21. These observations of Vivian Bose, J. have become locus classicus. The test laid down by Virsa Singhs case (supra) for the applicability of clause Thirdly is now ingrained in our legal system and has become part of the rule of law. Under clause thirdly of Section 300 IPC, culpable homicide is murder, if both the following conditions are satisfied: i.e. (a) that the act which causes death is done with the intention of causing death or is done with the intention of causing a bodily injury; and (b) that the injury intended to be inflicted is sufficient in the ordinary course of nature to cause death. It must be proved that there was an intention to inflict that particular bodily injury which, in the ordinary course of nature, was sufficient to cause death, viz., that the injury found to be present was the injury that was intended to be inflicted.

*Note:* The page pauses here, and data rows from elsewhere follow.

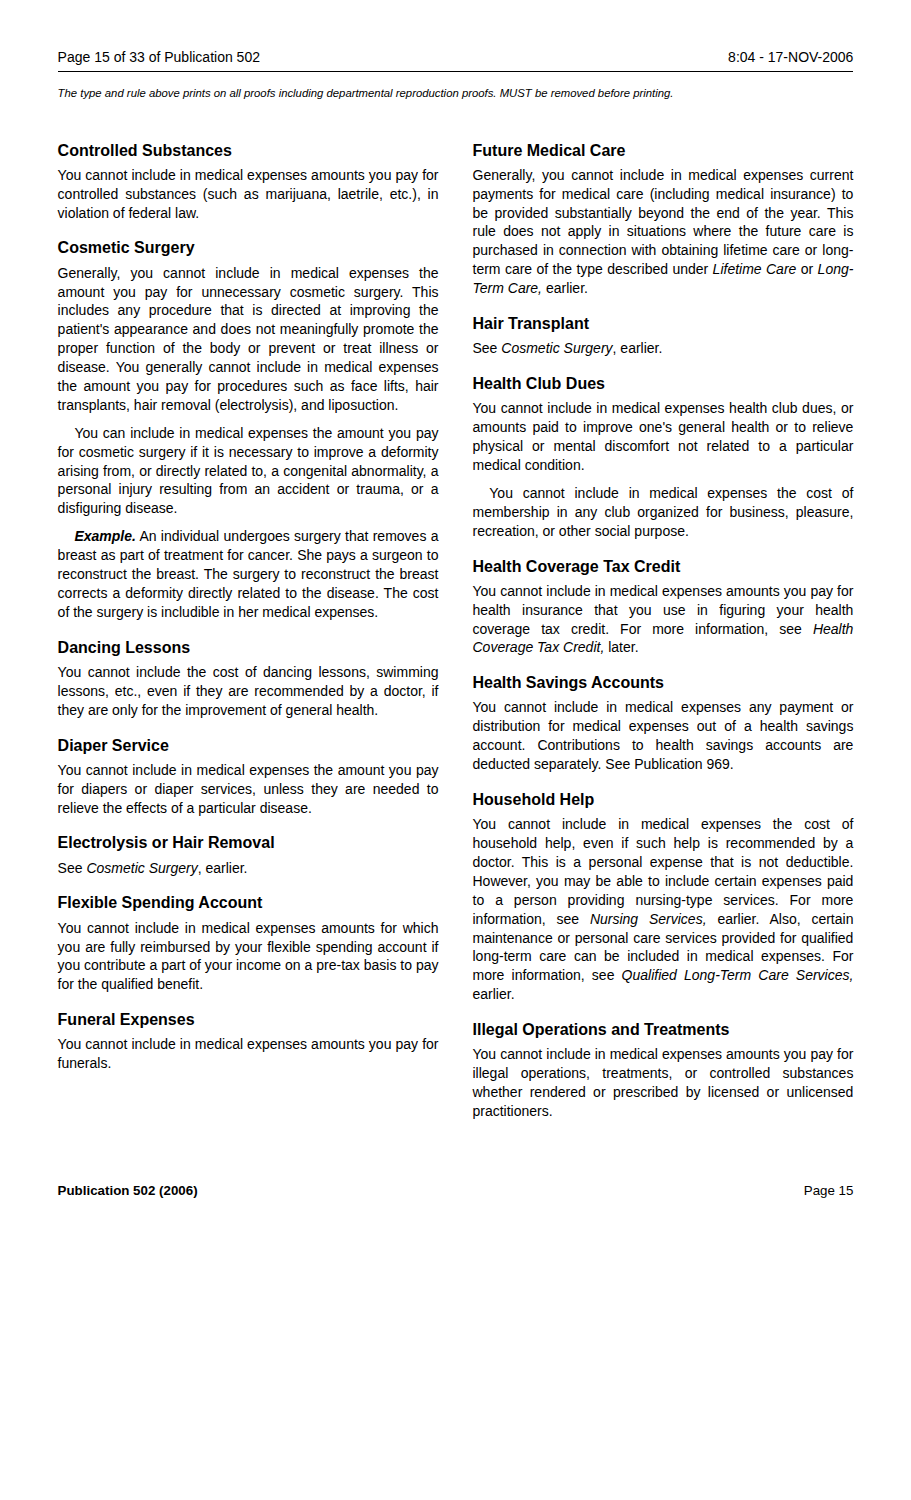Page 15 of 33 of Publication 502
8:04 - 17-NOV-2006
The type and rule above prints on all proofs including departmental reproduction proofs. MUST be removed before printing.
Controlled Substances
You cannot include in medical expenses amounts you pay for controlled substances (such as marijuana, laetrile, etc.), in violation of federal law.
Cosmetic Surgery
Generally, you cannot include in medical expenses the amount you pay for unnecessary cosmetic surgery. This includes any procedure that is directed at improving the patient's appearance and does not meaningfully promote the proper function of the body or prevent or treat illness or disease. You generally cannot include in medical expenses the amount you pay for procedures such as face lifts, hair transplants, hair removal (electrolysis), and liposuction.
You can include in medical expenses the amount you pay for cosmetic surgery if it is necessary to improve a deformity arising from, or directly related to, a congenital abnormality, a personal injury resulting from an accident or trauma, or a disfiguring disease.
Example. An individual undergoes surgery that removes a breast as part of treatment for cancer. She pays a surgeon to reconstruct the breast. The surgery to reconstruct the breast corrects a deformity directly related to the disease. The cost of the surgery is includible in her medical expenses.
Dancing Lessons
You cannot include the cost of dancing lessons, swimming lessons, etc., even if they are recommended by a doctor, if they are only for the improvement of general health.
Diaper Service
You cannot include in medical expenses the amount you pay for diapers or diaper services, unless they are needed to relieve the effects of a particular disease.
Electrolysis or Hair Removal
See Cosmetic Surgery, earlier.
Flexible Spending Account
You cannot include in medical expenses amounts for which you are fully reimbursed by your flexible spending account if you contribute a part of your income on a pre-tax basis to pay for the qualified benefit.
Funeral Expenses
You cannot include in medical expenses amounts you pay for funerals.
Future Medical Care
Generally, you cannot include in medical expenses current payments for medical care (including medical insurance) to be provided substantially beyond the end of the year. This rule does not apply in situations where the future care is purchased in connection with obtaining lifetime care or long-term care of the type described under Lifetime Care or Long-Term Care, earlier.
Hair Transplant
See Cosmetic Surgery, earlier.
Health Club Dues
You cannot include in medical expenses health club dues, or amounts paid to improve one's general health or to relieve physical or mental discomfort not related to a particular medical condition.
You cannot include in medical expenses the cost of membership in any club organized for business, pleasure, recreation, or other social purpose.
Health Coverage Tax Credit
You cannot include in medical expenses amounts you pay for health insurance that you use in figuring your health coverage tax credit. For more information, see Health Coverage Tax Credit, later.
Health Savings Accounts
You cannot include in medical expenses any payment or distribution for medical expenses out of a health savings account. Contributions to health savings accounts are deducted separately. See Publication 969.
Household Help
You cannot include in medical expenses the cost of household help, even if such help is recommended by a doctor. This is a personal expense that is not deductible. However, you may be able to include certain expenses paid to a person providing nursing-type services. For more information, see Nursing Services, earlier. Also, certain maintenance or personal care services provided for qualified long-term care can be included in medical expenses. For more information, see Qualified Long-Term Care Services, earlier.
Illegal Operations and Treatments
You cannot include in medical expenses amounts you pay for illegal operations, treatments, or controlled substances whether rendered or prescribed by licensed or unlicensed practitioners.
Publication 502 (2006)
Page 15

22. Thus, according to the rule laid down in Virsa Singhs case, even if the intention of accused was limited to the infliction of a bodily injury sufficient to cause death in the ordinary course of nature, and did not extend to the intention of causing death, the offence would be murder. Illustration (c) appended to Section 300 clearly brings out this point.
23. Clause (c) of Section 299 and clause (4) of Section 300 both require knowledge of the probability of the act causing death. It is not necessary for the purpose of this case to dilate much on the distinction between these corresponding clauses. It will be sufficient to say that clause (4) of Section 300 would be applicable where the knowledge of the offender as to the probability of death of a person or persons in general as distinguished from a particular person or persons being caused from his imminently dangerous act, approximates to a practical certainty. Such knowledge on the part of the offender must be of the highest degree of probability, the act having been committed by the offender without any excuse for incurring the risk of causing death or such injury as aforesaid.
24. The above are only broad guidelines and not cast iron imperatives. In most cases, their observance will facilitate the task of the Court. But sometimes the facts are so intertwined and the second and the third stages so telescoped into each other that it may not be convenient to give a separate treatment to the matters involved in the second and third stages.
25. The position was illuminatingly highlighted by this Court in State of Andhra Pradesh v. Rayavarapu Punnayya and Anr.1, Abdul Waheed Khan @ Waheed and Ors. v. State of Andhra Pradesh2, Augustine Saldanha v. State of Karnataka3 and Thangaiya v. State of Tamil Nadu4.
26. Considering the backgrounds facts and applying the principles set out above we are of the view that this is case where the conviction would be appropriate in terms of Section 304 Part I, IPC and custodial sentence of 10 years would meet the ends of justice. The appeal is allowed to the aforesaid extent. We appreciate the able assistance which learned Amicus Curiae rendered to the Court.